I am looking into splitting words into a succession of chemical elements symbols, where possible. For example:
Titanic = Ti Ta Ni C (titanium, tantalum, nickel, carbon)
A word may or may not be decomposable under those rules, and if it is the decomposition might not be unique. I did two things: the first is a function checking if a decomposition is possible. I relied on the trivial regular expression to do so:
elements = ToLowerCase /@ Select[Table[ElementData[i, "Symbol"], {i, Length@ElementData[]}], StringLength[#] < 3 &] regexp = RegularExpression["(" <> StringJoin@Riffle[elements, "|"] <> ")+"]; decomposable[s_] := StringMatchQ[ToLowerCase@s, regexp]; decomposable /@ {"Mathematica", "archbishop"} which gives: {False, True}.

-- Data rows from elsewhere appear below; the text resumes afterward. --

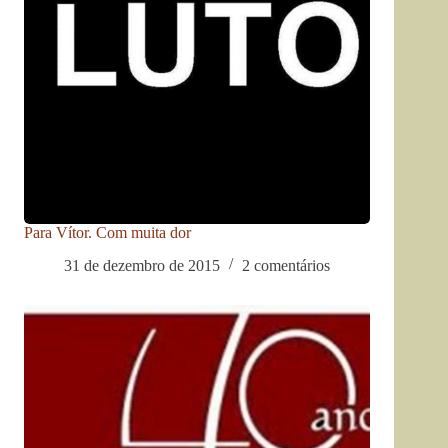
Para Vítor. Com muita dor
31 de dezembro de 2015
2 comentários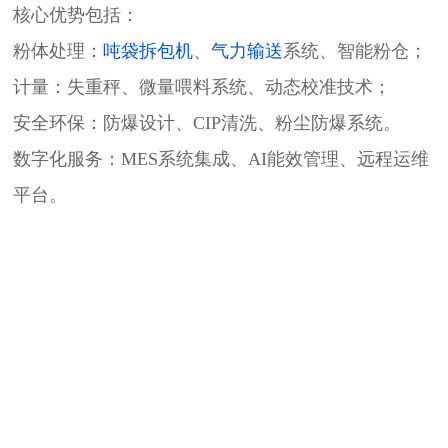
核心优势包括：
粉体处理：
吨袋拆包机
、
气力输送
系统、智能粉仓；
计量：失重秤、微量喂料系统、动态校准技术；
安全环保：防爆设计、CIP清洗、粉尘防爆系统。
数字化服务​​：MES系统集成、AI能效管理、远程运维
平台。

Slightly harder was to implement a function returning possible decompositions. I recently learnt of the existence of Sow and Reap via this very website, so I implemented the most naïve, greedy algorithm with a recursive function:
beginsWith[s_, sub_] := (StringTake[s, Min[StringLength[s], StringLength[sub]]] == sub); decompose0[s_, pre_] := Module[{list, remains}, If[StringLength[s] == 0, Sow[pre]]; list = Select[elements, beginsWith[s, #] &]; remains = StringDrop[s, StringLength[#]] & /@ list; If[Length[list] >= 1, decompose0[remains[[1]], pre <> " " <> list[[1]]]]; If[Length[list] >= 2, decompose0[remains[[2]], pre <> " " <> list[[2]]]]; ]; decompose[s_] := Reap[decompose0[ToLowerCase@s, ""]][[2, 1]]; This works nicely:
In:= decompose["archbishop"] Out= {" ar c h b i s h o p", " ar c h b i s ho p", " ar c h bi s h o p", " ar c h bi s ho p"} In:= decompose["titanic"] Out= {" ti ta n i c", " ti ta ni c"} So, the question is: in which way could I use Mathematica’s higher-level functions, e.g. the pattern-matching ones, to improve the algorithm or the code simplicity? I'm not into code-golfing, so it's not about making the code shorter, but about using a better-optimized algorithm or writing higher-level code. (The above I could pretty much have written in C, C++ or Fortran, my usual languages.)